23 Miss. Code. R. 213-1.4

Current through August 31, 2024
Rule 23-213-1.4 - Non-Covered Physical Therapy Services

The Division of Medicaid does not cover or reimburse for physical therapy services in the outpatient setting when:

A. Services are not certified/ordered by a physician, physician assistant, or nurse practitioner,
B. The plan of care (POC) has not been approved, signed, and dated by the physician, physician assistant, or nurse practitioner within established timeframes [Refer to Miss. Admin.
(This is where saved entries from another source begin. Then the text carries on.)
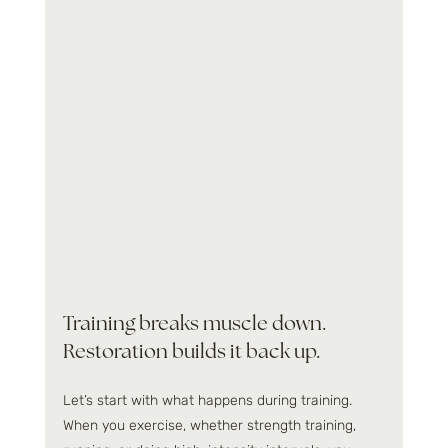
Training breaks muscle down. 
Restoration builds it back up.
Let’s start with what happens during training. 
When you exercise, whether strength training, 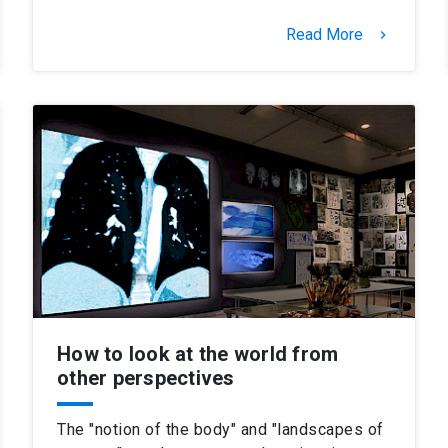
Read More
keyboard_arrow_right
How to look at the world from
other perspectives
The "notion of the body" and "landscapes of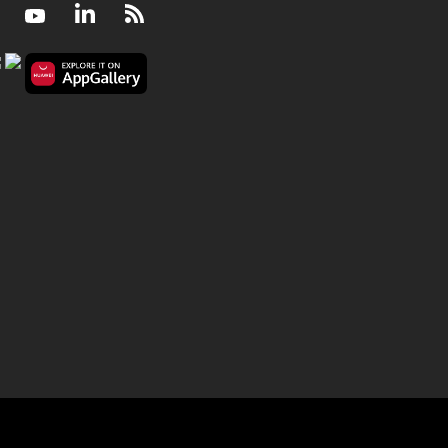
Facebook
Youtube
LinkedIn
RSS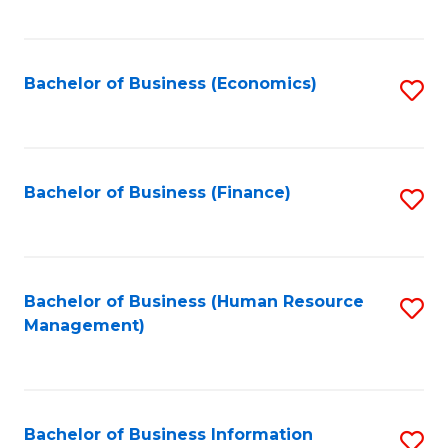
B
to
of
C
L
Fa
Bachelor of Business (Economics)
S
to
to
C
C
Fa
Fa
Bachelor of Business (Finance)
S
to
C
Fa
Bachelor of Business (Human Resource
S
Management)
to
C
Fa
Bachelor of Business Information
S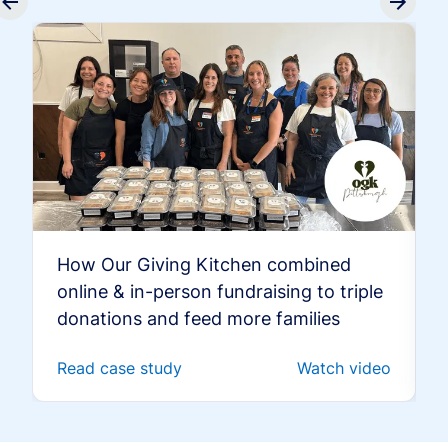
How Our Giving Kitchen combined
online & in-person fundraising to triple
donations and feed more families
Read case study
Watch video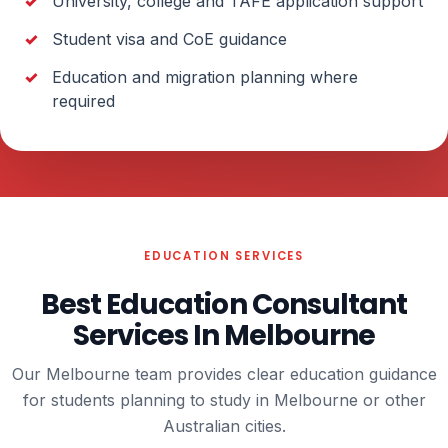
University, college and TAFE application support
Student visa and CoE guidance
Education and migration planning where
required
EDUCATION SERVICES
Best Education Consultant
Services In Melbourne
Our Melbourne team provides clear education guidance
for students planning to study in Melbourne or other
Australian cities.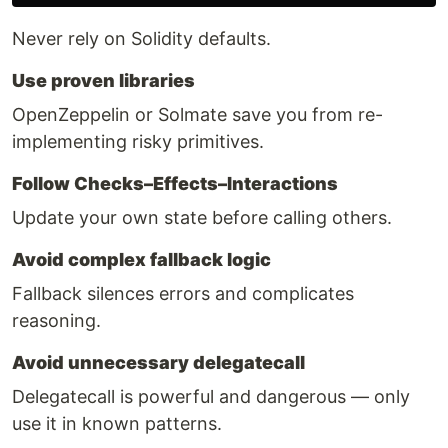
Never rely on Solidity defaults.
Use proven libraries
OpenZeppelin or Solmate save you from re-
implementing risky primitives.
Follow Checks–Effects–Interactions
Update your own state before calling others.
Avoid complex fallback logic
Fallback silences errors and complicates
reasoning.
Avoid unnecessary delegatecall
Delegatecall is powerful and dangerous — only
use it in known patterns.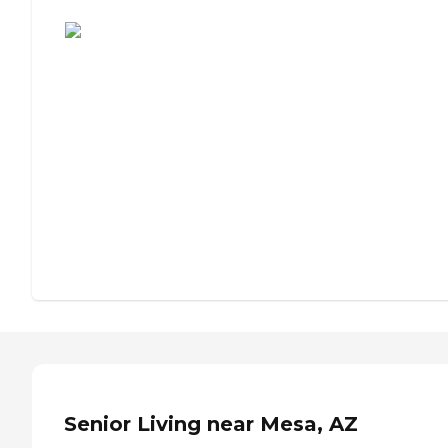
Assisted Living or Independent Living?
Senior Living near Mesa, AZ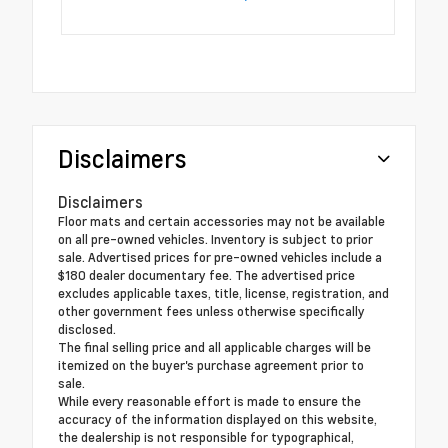
Disclaimers
Disclaimers
Floor mats and certain accessories may not be available
on all pre-owned vehicles. Inventory is subject to prior
sale. Advertised prices for pre-owned vehicles include a
$180 dealer documentary fee. The advertised price
excludes applicable taxes, title, license, registration, and
other government fees unless otherwise specifically
disclosed.
The final selling price and all applicable charges will be
itemized on the buyer's purchase agreement prior to
sale.
While every reasonable effort is made to ensure the
accuracy of the information displayed on this website,
the dealership is not responsible for typographical,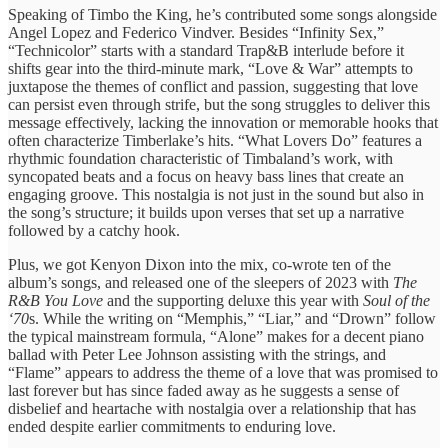
Speaking of Timbo the King, he’s contributed some songs alongside
Angel Lopez and Federico Vindver. Besides “Infinity Sex,”
“Technicolor” starts with a standard Trap&B interlude before it
shifts gear into the third-minute mark, “Love & War” ​attempts to ​
juxtapose the themes ​of conflict ​and passion, suggesting ​that love ​
can persist even ​through strife, ​but the song ​struggles to ​deliver this
message ​effectively, lacking ​the innovation or ​memorable hooks ​that
often characterize Timberlake’s hits. “What Lovers Do” ​features a ​
rhythmic foundation characteristic ​of Timbaland’s work, ​with
syncopated ​beats and a ​focus on ​heavy bass lines ​that create ​an
engaging groove. ​This nostalgia ​is not just ​in the ​sound but also ​in
the ​song’s structure; it ​builds upon verses ​that set ​up a narrative ​
followed by ​a catchy hook.
Plus, we got Kenyon Dixon into the mix, co-wrote ten of the
album’s songs, and released one of the sleepers of 2023 with
The
R&B You Love
and the supporting deluxe this year with
Soul of the
‘70
s. While the writing on “Memphis,” “Liar,” and “Drown” follow
the typical mainstream formula, “Alone” makes for a decent piano
ballad with Peter Lee Johnson assisting with the strings, and
“Flame” appears to ​address the ​theme of a ​love that ​was promised to
​last forever ​but has since ​faded away ​as he suggests ​a sense ​of
disbelief and ​heartache with ​nostalgia over a ​relationship that ​has
ended despite ​earlier commitments ​to enduring love.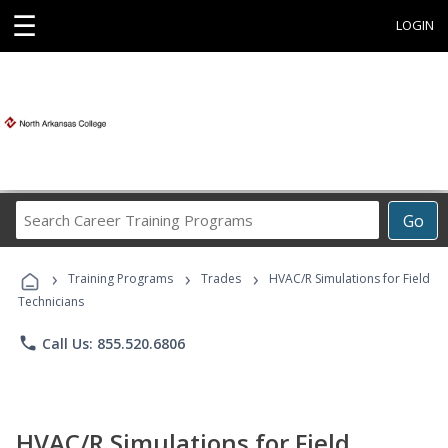
☰
LOGIN
Search
Go
Career
Training
›
›
›
Programs
Training Programs
Trades
HVAC/R Simulations for Field
Technicians
phone
Call Us: 855.520.6806
HVAC/R Simulations for Field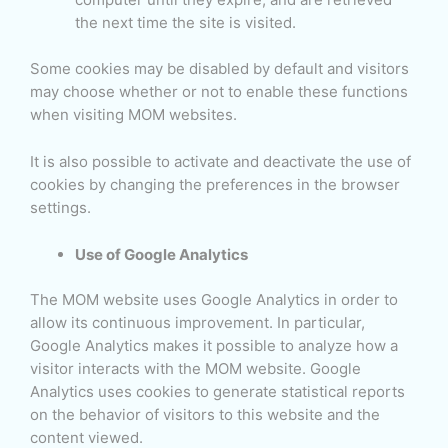
the next time the site is visited.
Some cookies may be disabled by default and visitors
may choose whether or not to enable these functions
when visiting MOM websites.
It is also possible to activate and deactivate the use of
cookies by changing the preferences in the browser
settings.
Use of Google Analytics
The MOM website uses Google Analytics in order to
allow its continuous improvement. In particular,
Google Analytics makes it possible to analyze how a
visitor interacts with the MOM website. Google
Analytics uses cookies to generate statistical reports
on the behavior of visitors to this website and the
content viewed.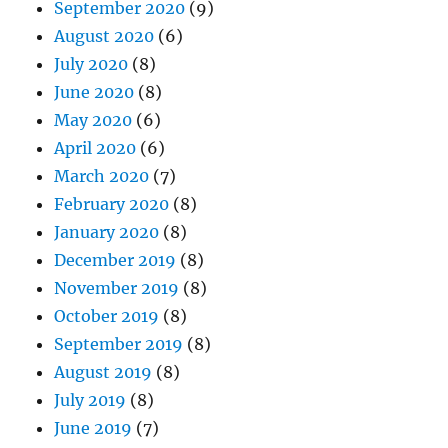
September 2020
(9)
August 2020
(6)
July 2020
(8)
June 2020
(8)
May 2020
(6)
April 2020
(6)
March 2020
(7)
February 2020
(8)
January 2020
(8)
December 2019
(8)
November 2019
(8)
October 2019
(8)
September 2019
(8)
August 2019
(8)
July 2019
(8)
June 2019
(7)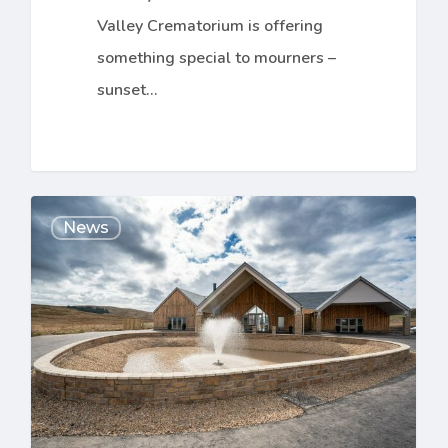
Valley Crematorium is offering
something special to mourners –
sunset…
The
News
Doors
are
Open
at
The
Clyde
Coast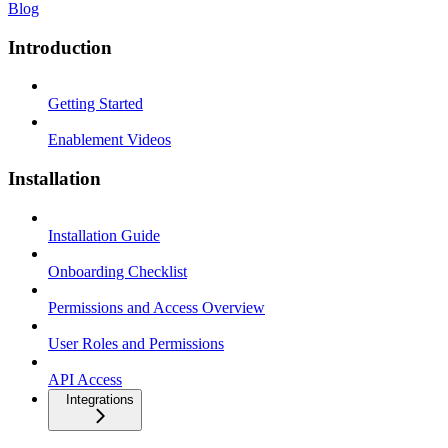
Blog
Introduction
Getting Started
Enablement Videos
Installation
Installation Guide
Onboarding Checklist
Permissions and Access Overview
User Roles and Permissions
API Access
Integrations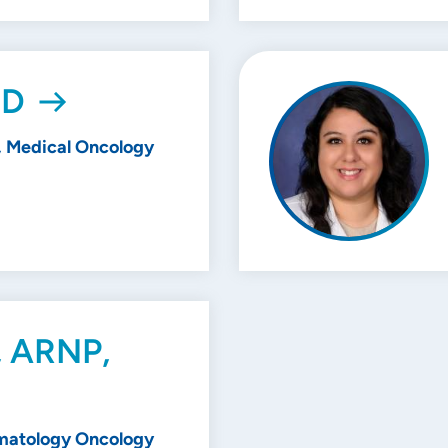
MD
 Medical Oncology
, ARNP,
matology Oncology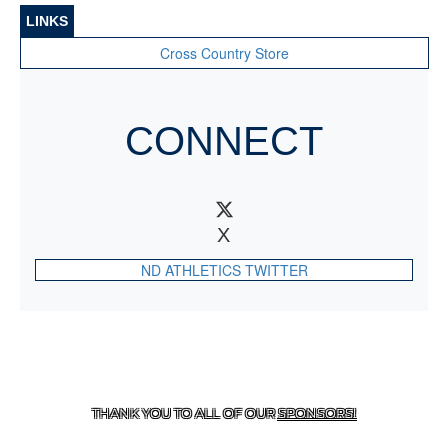
LINKS
Cross Country Store
CONNECT
X
ND ATHLETICS TWITTER
CONTACT US
818-933-3661
| 13645 RIVERSIDE DR.,
SHERMAN OAKS, CA 91423
THANK YOU TO ALL OF OUR
SPONSORS!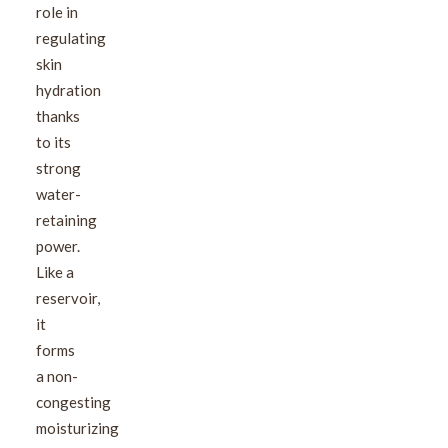
role in
regulating
skin
hydration
thanks
to its
strong
water-
retaining
power.
Like a
reservoir,
it
forms
a non-
congesting
moisturizing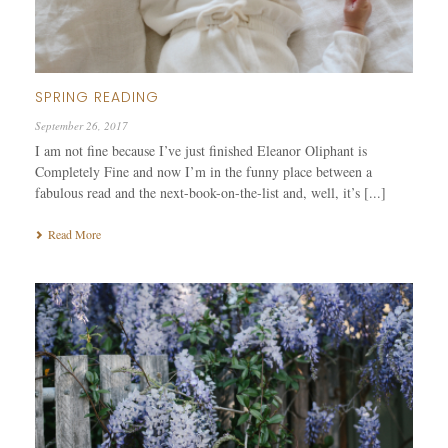
SPRING READING
September 26, 2017
I am not fine because I’ve just finished Eleanor Oliphant is
Completely Fine and now I’m in the funny place between a
fabulous read and the next-book-on-the-list and, well, it’s [...]
Read More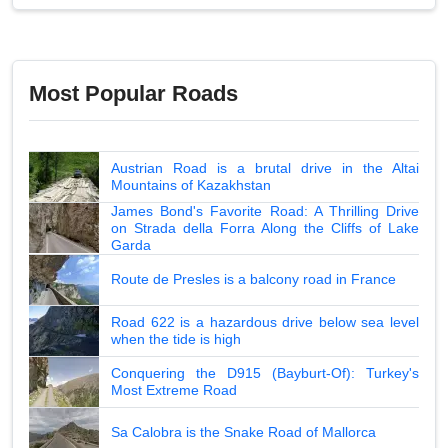
Most Popular Roads
Austrian Road is a brutal drive in the Altai
Mountains of Kazakhstan
James Bond's Favorite Road: A Thrilling Drive
on Strada della Forra Along the Cliffs of Lake
Garda
Route de Presles is a balcony road in France
Road 622 is a hazardous drive below sea level
when the tide is high
Conquering the D915 (Bayburt-Of): Turkey's
Most Extreme Road
Sa Calobra is the Snake Road of Mallorca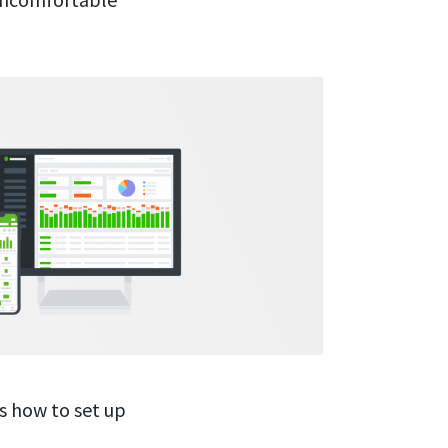
’s how to set up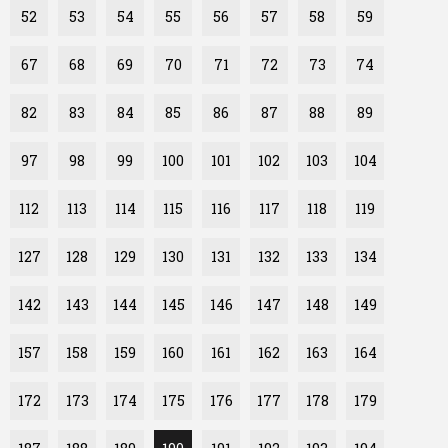
52
53
54
55
56
57
58
59
67
68
69
70
71
72
73
74
82
83
84
85
86
87
88
89
97
98
99
100
101
102
103
104
112
113
114
115
116
117
118
119
127
128
129
130
131
132
133
134
142
143
144
145
146
147
148
149
157
158
159
160
161
162
163
164
172
173
174
175
176
177
178
179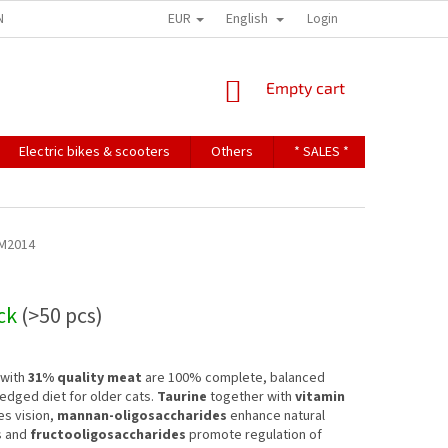
EUR
English
NDITIONS
TERMS OF PERSONAL DATA PROTECTION
Login
SHOPPING
Empty cart
CART
Electric bikes & scooters
Others
* SALES *
Contact u
M2014
ock
(>50 pcs)
 with
31% quality meat
are 100% complete, balanced
fledged diet for older cats.
Taurine
together with
vitamin
s vision,
mannan-oligosaccharides
enhance natural
s and
fructooligosaccharides
promote regulation of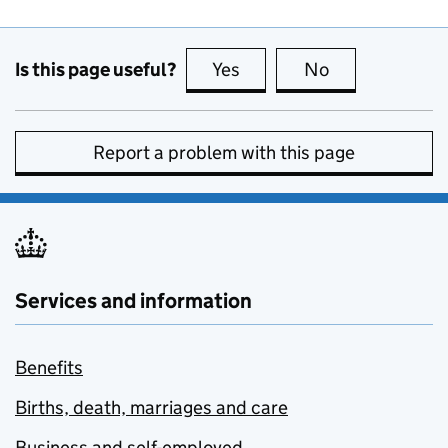
Is this page useful?
Yes
this page is useful
No
this page is no
Report a problem with this page
Services and information
Benefits
Births, death, marriages and care
Business and self-employed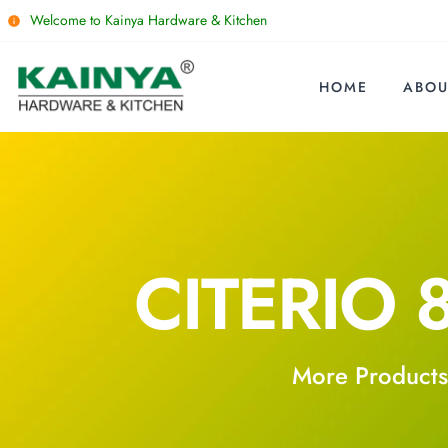
Welcome to Kainya Hardware & Kitchen
HOME
ABOU
CITERIO 
More Products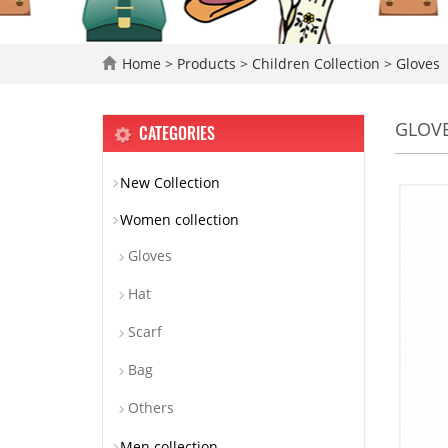
Home
>
Products
>
Children Collection
>
Gloves
GLOV
CATEGORIES
New Collection
Women collection
Gloves
Hat
Scarf
Bag
Others
Men collection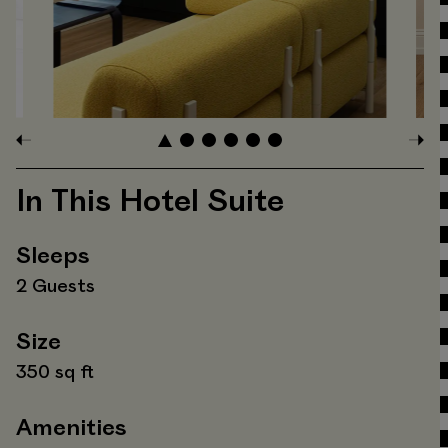
In This Hotel Suite
Sleeps
2 Guests
Size
350 sq ft
Amenities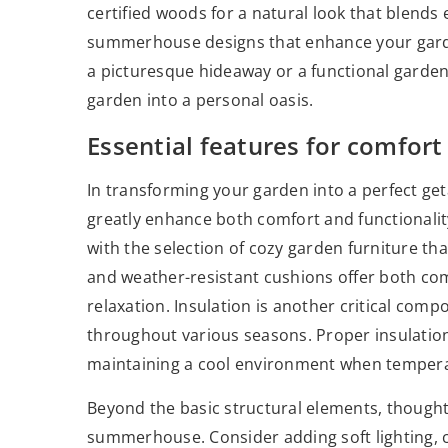
certified woods for a natural look that blends 
summerhouse designs that enhance your gard
a picturesque hideaway or a functional garde
garden into a personal oasis.
Essential features for comfort
In transforming your garden into a perfect 
greatly enhance both comfort and functionality.
with the selection of cozy garden furniture 
and weather-resistant cushions offer both comf
relaxation. Insulation is another critical co
throughout various seasons. Proper insulation
maintaining a cool environment when tempera
Beyond the basic structural elements, thoughtf
summerhouse. Consider adding soft lighting, co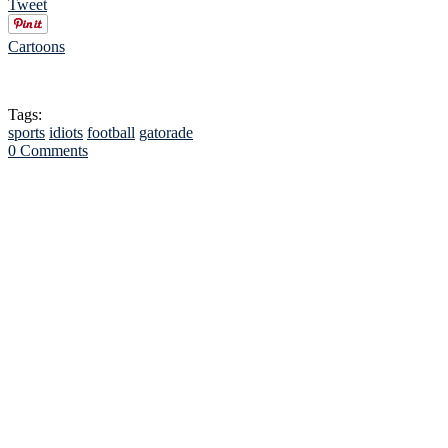
Tweet
Cartoons
Tags:
sports
idiots
football
gatorade
0 Comments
Code Part 213, Rule I.3.A.4.],
C. Services do not meet medical necessity criteria,
D. Services do not require the knowledge, skill, and judgment of a state-licensed physical therapist,
E. Documentation supports that the beneficiary has attained the physical therapy goals or has reached the point where no further significant improvement can be expected,
F. Documentation supports that the beneficiary has not reached physical therapy goals and is unable to participate and/or benefit from skilled intervention, refuses to participate, or is otherwise noncompliant with the physical therapy regimen,
G. The beneficiary can perform services independently or with the assistance of unskilled personnel or family members,
H. Services duplicate other concurrent therapy,
I. Services are for maintenance and/or palliative therapy which maintains function and generally does not involve complex procedures or the professional skill, judgment, or supervision of a state-licensed physical therapist,
J. Conditions could be reasonably expected to improve spontaneously without therapy,
K. Services are ordered daily or multiple times per day from the initiation of therapy through discharge,
L. Services are normally considered part of nursing care,
M. Services are provided through a Comprehensive Outpatient Rehabilitation Facility (CORF),
N. Services are billed as separate fees for self-care/home-management training,
O. Services are related solely to employment opportunities or the purpose is vocationally based,
P. Services are for general wellness, exercise, and/or recreational programs,
Q. Services are provided by physical therapy aides,
R. Services are delivered in a group therapy or co-therapy session,
S. Services are investigational or experimental,
T. Services consist of acupuncture or biofeedback,
U. Services are outside the scope/and or authority of the state-licensed physical therapist's specialty and/or area of practice,
V. The provider has not met the prior authorization/pre-certification requirements,
W. Services are provided in the home setting, or
X. Services are not specifically listed as covered by the Division of Medicaid.

23 Miss. Code. R. 213-1.4

42 CFR § 410.60; Miss. Code Ann. § 43-13-121.